> Testo fornito
-----

Rischi metabolici: un “carico da undici” sulle spalle del mondo… anzi, da sei

I fattori di rischio metabolici (tra i quali rientrano anche l’iperglicemia a digiuno e l’eccesso di peso corporeo) sono responsabili di perdita di salute (morte e disabilità) che, purtroppo, è in aumento a livello mondiale. Conviene quindi conoscerli e saper dire: “No, grazie”.

A cura di Marina Valenzano

28 febbraio 2023 (Gruppo ComunicAzione) – Il Global Burden of Disease (letteralmente, il “carico globale di malattia”, GBD) è un progetto di studio internazionale che coinvolge enti di ricerca di 162 paesi, coordinati dall’Institute for Health Metrics and Evaluation, che ha sede a Seattle, USA. Lo scopo è raccogliere dati su scala mondiale, riguardanti la “quantità” di salute “persa”, in termini di mortalità e disabilità, a causa delle patologie e dei fattori di rischio più diffusi. Le conoscenze acquisite possono infatti fornire le basi per scelte di politica sanitaria più efficaci e consapevoli.

L’ultimo report risale al 2019 e presenta i risultati di un’indagine effettuata su 204 paesi, a partire dal 1990, per un totale di 369 patologie e 87 fattori di rischio. Tra questi non potevano mancare il diabete e i fattori di rischio metabolici associati, che sono stati ulteriormente esaminati e descritti in pubblicazioni successive, “figlie” del primo mastodontico sforzo scientifico.

Per quanto concerne il diabete tipo 2, una rielaborazione del 2022 documenta un sensibile aumento di prevalenza (+49%) e mortalità (+18%) attribuibile, nei 30 anni considerati dal GBD, con un impatto maggiore sui paesi a basso reddito.

-----

> Dati da analizzare

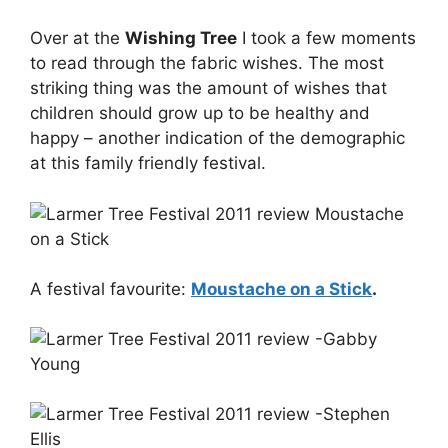
Over at the
Wishing Tree
I took a few moments
to read through the fabric wishes. The most
striking thing was the amount of wishes that
children should grow up to be healthy and
happy – another indication of the demographic
at this family friendly festival.
A festival favourite:
Moustache on a Stick
.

-----

> Attività da svolgere
**a.** Indica se ciascuna affermazione concorda con l'articolo sui rischi metabolici. Rispondi sì o no e riporta tra virgolette le parole dell'articolo che lo stabiliscono.
(i) Il Global Burden of Disease coinvolge enti di ricerca di 162 paesi.
(ii) L'ultimo report del GBD risale al 2022.
(iii) Per il diabete tipo 2 l'aumento di prevalenza documentato è del 18%.
**b.** Aggiorna il passo dell'articolo sui rischi metabolici da "L’ultimo report risale" a "a basso reddito.", mettendo "diabete mellito" al posto di "diabete".
**c.** Rispondi alle domande sull'articolo sui rischi metabolici.
(i) Dove ha sede l'Institute for Health Metrics and Evaluation?
(ii) Quante patologie ha preso in esame l'ultimo report?
(iii) Su quali paesi l'aumento legato al diabete tipo 2 ha avuto l'impatto maggiore?

> Ecco le risposte
**a.**
(i) Sì: "coinvolge enti di ricerca di 162 paesi"
(ii) No: "L’ultimo report risale al 2019"
(iii) No: "un sensibile aumento di prevalenza (+49%)"

**b.**
L’ultimo report risale al 2019 e presenta i risultati di un’indagine effettuata su 204 paesi, a partire dal 1990, per un totale di 369 patologie e 87 fattori di rischio. Tra questi non potevano mancare il diabete mellito e i fattori di rischio metabolici associati, che sono stati ulteriormente esaminati e descritti in pubblicazioni successive, “figlie” del primo mastodontico sforzo scientifico.

Per quanto concerne il diabete mellito tipo 2, una rielaborazione del 2022 documenta un sensibile aumento di prevalenza (+49%) e mortalità (+18%) attribuibile, nei 30 anni considerati dal GBD, con un impatto maggiore sui paesi a basso reddito.

**c.**
(i) A Seattle, USA.
(ii) 369.
(iii) Sui paesi a basso reddito.